Lei sul tema dell’immigrazione si è scontrato con Salvini, che l’ha anche querelata per un suo tweet. Oggi il leader leghista governa con Mario Draghi e prova persino a presentarsi come europeista. Che pensa di questa mutazione?

Che i politici populisti sono liberali quando gli conviene. Viktor Orbán nell’89 era liberale, per dirne una. Quando fiutano che c’è consenso popolare dietro la retorica anti migranti, la usano. Prima parlano di uscire dall’Ue, poi quando capiscono che finalmente la gente l’Europa la vuole proprio, mutano di nuovo. Sia chiaro, si deve discutere su quale Europa vogliamo: io sono critico verso le cose che non vanno quanto gli euroscettici, è sulla direzione nella quale cambiare che divergiamo.

Quindi Salvini diventa europeista per seguire i sentimenti della gente? O i soldi del Recovery?

Anche i soldi del Recovery, certo. Entrambe le cose.

A proposito di mutazioni. Nel 2017, quando pensava di accogliere i Cinque stelle tra i liberali, è stato frenato dal suo stesso gruppo: Beppe Grillo era visto come euroscettico. Ora il Movimento è forza di governo, ha moderato i toni, ha dato voti cruciali a von der Leyen e si parla di un ingresso nel gruppo socialdemocratico. Ci aveva visto giusto?

Forse. Sicuramente le cose sono molto cambiate nel corso del tempo. Io a ogni modo non ho mai discusso del possibile ingresso nel gruppo con Beppe Grillo, bensì con Casaleggio e con gli europarlamentari.

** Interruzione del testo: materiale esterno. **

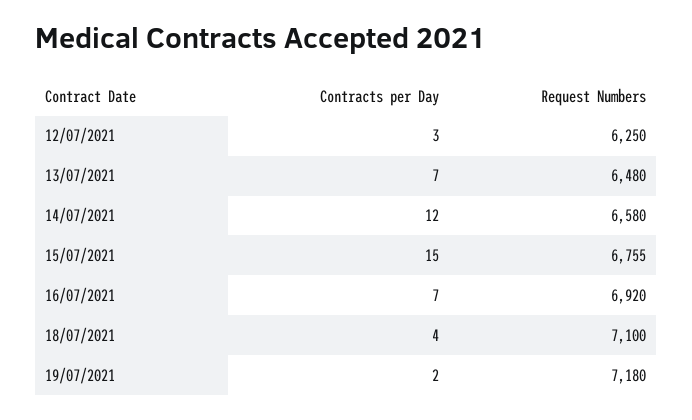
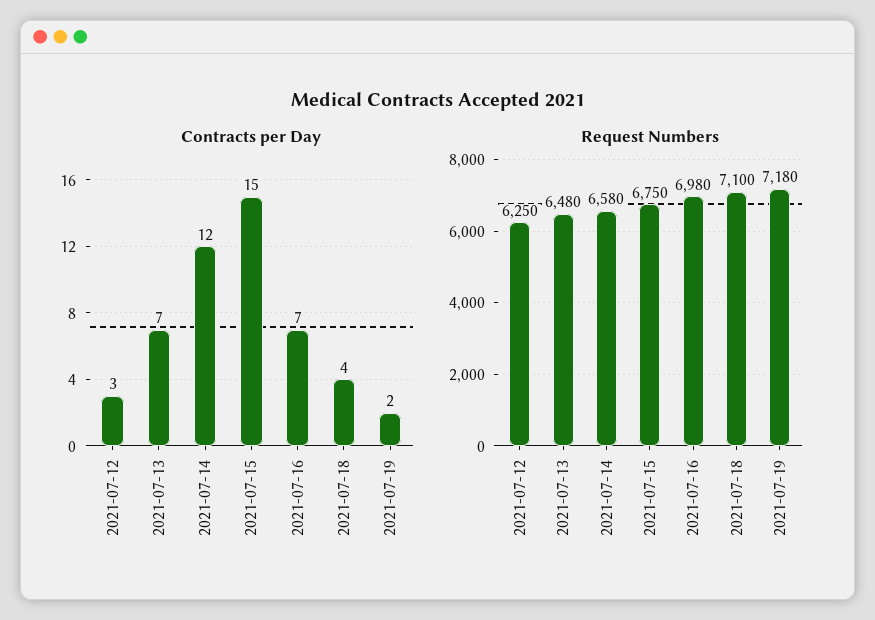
  {
    "Contracts per Day": {
      "12/07/2021": 3,
      "13/07/2021": 7,
      "14/07/2021": 12,
      "15/07/2021": 15,
      "16/07/2021": 7,
      "18/07/2021": 4,
      "19/07/2021": 2
    },
    "Request Numbers": {
      "12/07/2021": 6250,
      "13/07/2021": 6480,
      "14/07/2021": 6580,
-     "15/07/2021": 6755,
+     "15/07/2021": 6750,
-     "16/07/2021": 6920,
+     "16/07/2021": 6980,
      "18/07/2021": 7100,
      "19/07/2021": 7180
    }
  }

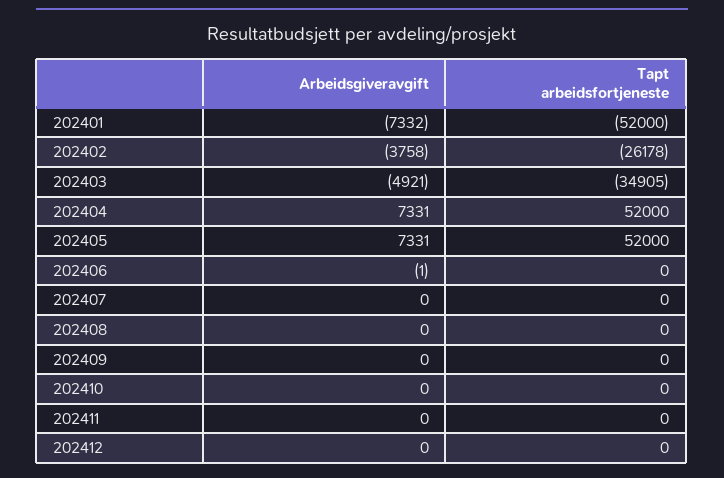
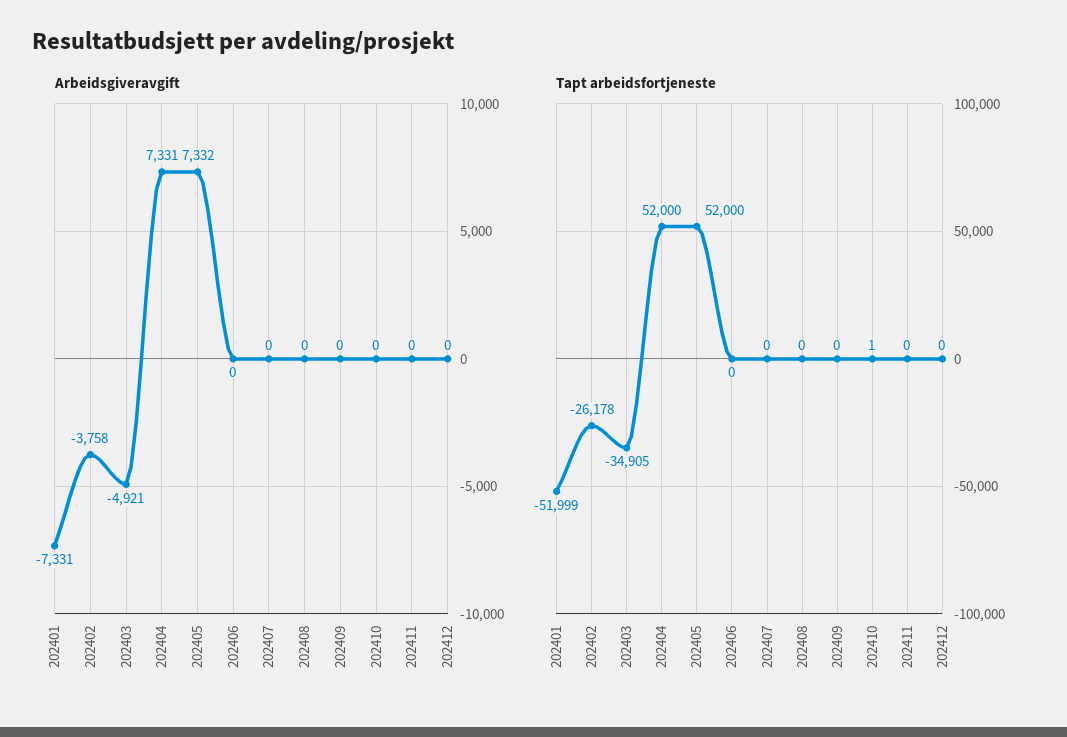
  {
    "Arbeidsgiveravgift": {
-     "202401": -7332,
+     "202401": -7331,
      "202402": -3758,
      "202403": -4921,
      "202404": 7331,
-     "202405": 7331,
+     "202405": 7332,
-     "202406": -1,
+     "202406": 0,
      "202407": 0,
      "202408": 0,
      "202409": 0,
      "202410": 0,
      "202411": 0,
      "202412": 0
    },
    "Tapt arbeidsfortjeneste": {
-     "202401": -52000,
+     "202401": -51999,
      "202402": -26178,
      "202403": -34905,
      "202404": 52000,
      "202405": 52000,
      "202406": 0,
      "202407": 0,
      "202408": 0,
      "202409": 0,
-     "202410": 0,
+     "202410": 1,
      "202411": 0,
      "202412": 0
    }
  }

Chi sono oggi in Europa i leader alfieri del federalismo?

Emmanuel Macron sicuramente è europeista. Anche italiani, spagnoli, belgi. Sarà importante trasformare quella che è stata una reazione compatta alla crisi Covid, a cominciare dall’indebitamento comune, in qualcosa di permanente. La sfida principale verrà dalla Germania: dopo le elezioni, parlerà la stessa lingua della Francia e si impegnerà per l’integrazione europea o no?

Su Merkel che giudizio dà?

La rispetto molto ma non direi che abbia spinto l’acceleratore sull’integrazione europea.